Entries supplied below:

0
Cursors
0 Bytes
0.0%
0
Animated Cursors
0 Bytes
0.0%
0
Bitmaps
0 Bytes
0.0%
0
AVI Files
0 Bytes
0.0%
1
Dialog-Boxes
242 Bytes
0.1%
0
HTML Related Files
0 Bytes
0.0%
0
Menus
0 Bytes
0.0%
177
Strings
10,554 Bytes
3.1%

End of Entries supplied.

#### [Problem to solve]
Quote every line of the records above word for word, in their original order.

#### [Written response]
0
Cursors
0 Bytes
0.0%
0
Animated Cursors
0 Bytes
0.0%
0
Bitmaps
0 Bytes
0.0%
0
AVI Files
0 Bytes
0.0%
1
Dialog-Boxes
242 Bytes
0.1%
0
HTML Related Files
0 Bytes
0.0%
0
Menus
0 Bytes
0.0%
177
Strings
10,554 Bytes
3.1%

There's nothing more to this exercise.